-- What you need to do --
In the court ruling below, which party did not sign the compromise petition?

Extract to read START

It is urged that in order to call it a compromise it must contain its terms. In support of his argument he relies on an interlocutory order passed by the M. B. High Court in First Appeal No. 32 of 1951 (Gwalior Bench) Pannalal v. Molilal. In my opinion that case is clearly distinguishable, because there although a compromise petition had been filed, it was subsequently withdrawn by others except one who insisted on its being recorded. The learned Judges of the Division Bench refused to record the compromise and in that order they observed :

'In my opinion the application made by the respondent Battelal cannot be taken as one under Order 23, Rule 3. That application merely states that the appellant in pursuance of a compromise has agreed to have the appeal dismissed. It dues not narrate the terms of the compromise and does not even say that the only term of the compromise was that the appellant should get the appeal dismissed with certain directions as to costs is this Court and in the Court below. It only prays for the dismissal of the appeal without any further relief. The mere fact that the respondent has stated in the application dated 3-1-1958 that the compromise be recorded and the appeal be dismissed cannot make the application one under Order 23, Rule 3 when it does not state that the suit has been adjusted wholly or in part or that the appellant's claim has been wholly or partly satisfied and when the term or the compromise according to which the decree is to be passed have not been stated.'

In this case the position is quite different because here it was clearly stated in the compromise petition that the plaintiffs had received from the defendants the amount of the claim and that the suit be dismissed in full satisfaction. In my opinion it is not correct to say that a compromise cannot be recorded under Order 23, Rule 3 unless the manner in which the compromise is arrived is also stated. The argument of Shri Gupta that because in the compromise petition in the present case, it was not stated when and how and by whom and to whom the money was paid, it could not be treated as a compromise, is not supported by any authority or any provision of law.

10. Next it is maintained that the compromise petition could not be treated as one under Order 23, Rule 3, C.P.C. because all the parties to the suit did not subscribe to it. It is true that Badrilal defendant No. 5, the subsequent mortgagee, was left out but it must be taken into account that the prayer in the petition was for dismissal of the suit as the claim had been fully satisfied. In my opinion since the compromise did not adversely affect Badrilal's interest, in spite of him the compromise could be recorded, Sachidanand v. Vidya Narasingha, 54 Ind App 111: (AIR 1927 PC 57), may be referred to.

Extract to read END
Data under study START

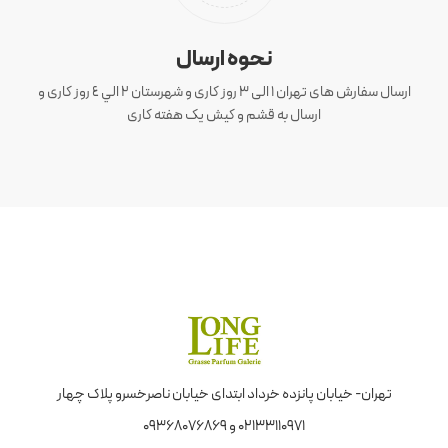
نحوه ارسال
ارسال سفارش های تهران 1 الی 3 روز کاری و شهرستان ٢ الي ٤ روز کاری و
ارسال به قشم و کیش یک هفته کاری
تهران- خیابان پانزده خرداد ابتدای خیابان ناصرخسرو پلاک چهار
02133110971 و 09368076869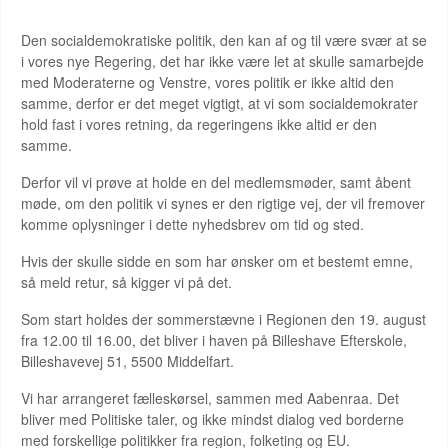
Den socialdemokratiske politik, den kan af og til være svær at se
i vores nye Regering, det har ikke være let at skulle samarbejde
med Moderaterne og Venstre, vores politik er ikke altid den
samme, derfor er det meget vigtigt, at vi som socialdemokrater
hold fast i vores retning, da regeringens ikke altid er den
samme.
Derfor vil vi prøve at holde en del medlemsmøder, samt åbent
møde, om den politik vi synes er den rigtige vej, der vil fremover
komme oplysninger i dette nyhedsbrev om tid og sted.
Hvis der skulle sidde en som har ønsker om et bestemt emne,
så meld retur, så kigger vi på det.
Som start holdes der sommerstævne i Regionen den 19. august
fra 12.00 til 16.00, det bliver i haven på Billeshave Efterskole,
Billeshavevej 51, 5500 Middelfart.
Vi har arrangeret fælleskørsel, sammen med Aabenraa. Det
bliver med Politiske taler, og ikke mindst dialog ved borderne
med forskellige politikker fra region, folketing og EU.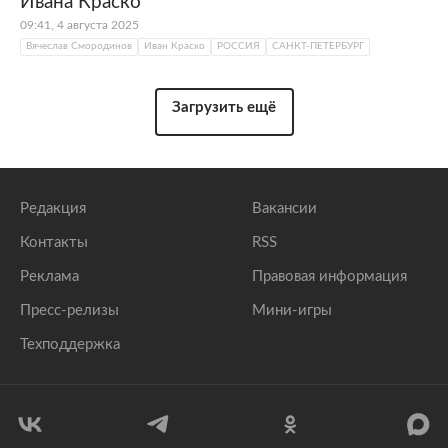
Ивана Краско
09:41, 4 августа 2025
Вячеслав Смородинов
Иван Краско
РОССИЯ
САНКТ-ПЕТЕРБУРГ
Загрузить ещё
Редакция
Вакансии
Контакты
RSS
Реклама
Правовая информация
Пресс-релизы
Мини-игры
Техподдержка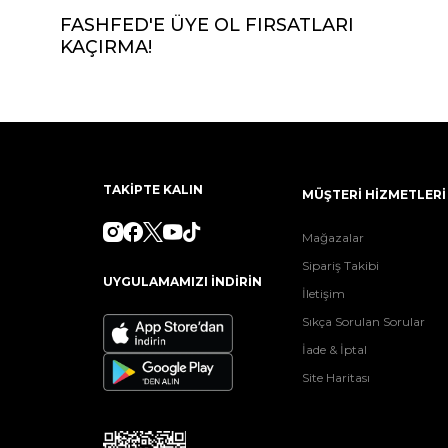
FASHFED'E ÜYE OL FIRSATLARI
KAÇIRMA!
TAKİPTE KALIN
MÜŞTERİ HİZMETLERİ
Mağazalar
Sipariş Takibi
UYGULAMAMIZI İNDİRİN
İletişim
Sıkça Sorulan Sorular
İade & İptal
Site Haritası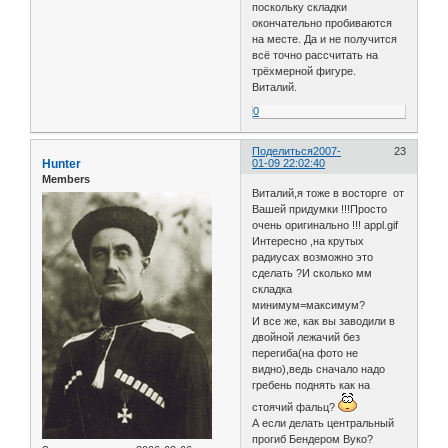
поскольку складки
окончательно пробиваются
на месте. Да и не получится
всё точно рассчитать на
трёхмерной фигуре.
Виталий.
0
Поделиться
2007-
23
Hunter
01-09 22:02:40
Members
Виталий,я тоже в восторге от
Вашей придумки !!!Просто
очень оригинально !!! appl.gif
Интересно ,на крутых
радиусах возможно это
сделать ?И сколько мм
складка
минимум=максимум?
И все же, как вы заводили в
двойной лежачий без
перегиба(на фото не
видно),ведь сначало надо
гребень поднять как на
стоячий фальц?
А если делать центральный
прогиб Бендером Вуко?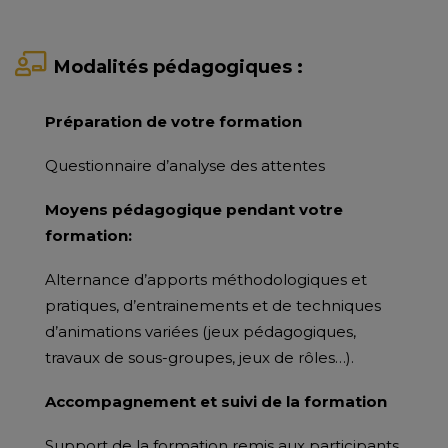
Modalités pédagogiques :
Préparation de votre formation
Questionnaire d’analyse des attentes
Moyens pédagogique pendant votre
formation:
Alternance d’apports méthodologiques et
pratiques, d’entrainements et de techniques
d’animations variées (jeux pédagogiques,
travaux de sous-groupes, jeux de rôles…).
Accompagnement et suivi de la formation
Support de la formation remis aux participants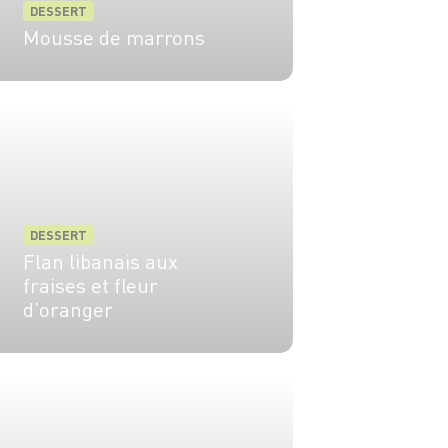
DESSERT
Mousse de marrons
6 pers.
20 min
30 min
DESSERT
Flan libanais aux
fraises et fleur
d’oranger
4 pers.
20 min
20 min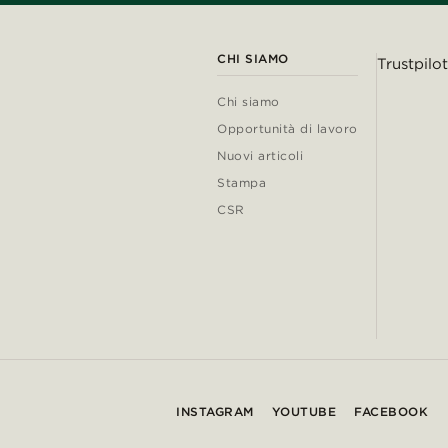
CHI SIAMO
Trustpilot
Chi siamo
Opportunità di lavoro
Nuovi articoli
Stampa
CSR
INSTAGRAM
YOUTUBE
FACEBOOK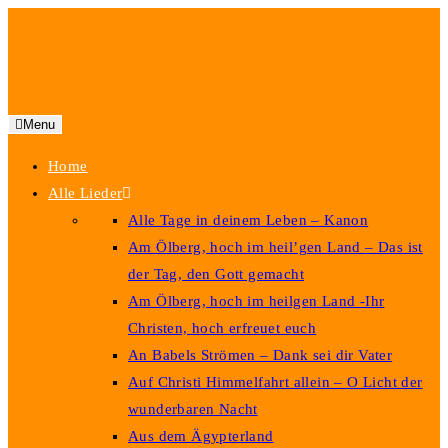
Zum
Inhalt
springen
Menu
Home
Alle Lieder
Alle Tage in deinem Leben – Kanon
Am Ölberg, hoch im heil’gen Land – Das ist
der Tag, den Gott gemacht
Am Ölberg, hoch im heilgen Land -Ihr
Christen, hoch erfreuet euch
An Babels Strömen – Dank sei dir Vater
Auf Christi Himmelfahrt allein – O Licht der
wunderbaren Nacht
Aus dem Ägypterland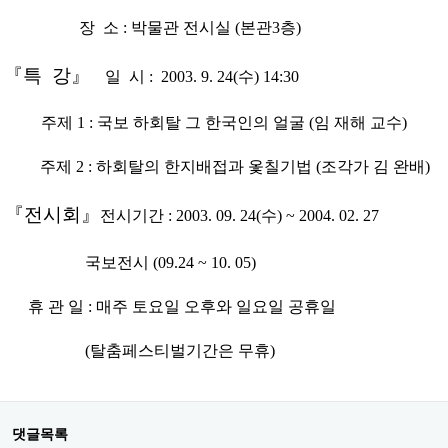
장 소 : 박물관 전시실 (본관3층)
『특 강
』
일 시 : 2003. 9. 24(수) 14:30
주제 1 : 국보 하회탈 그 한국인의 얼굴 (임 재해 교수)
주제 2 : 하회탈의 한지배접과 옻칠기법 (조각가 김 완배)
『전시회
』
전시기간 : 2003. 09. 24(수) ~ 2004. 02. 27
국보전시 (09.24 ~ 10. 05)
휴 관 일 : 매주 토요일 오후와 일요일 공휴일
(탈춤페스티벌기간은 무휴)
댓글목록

Data under study END

-- Answer space --
Badrilal, defendant No. 5, the subsequent mortgagee.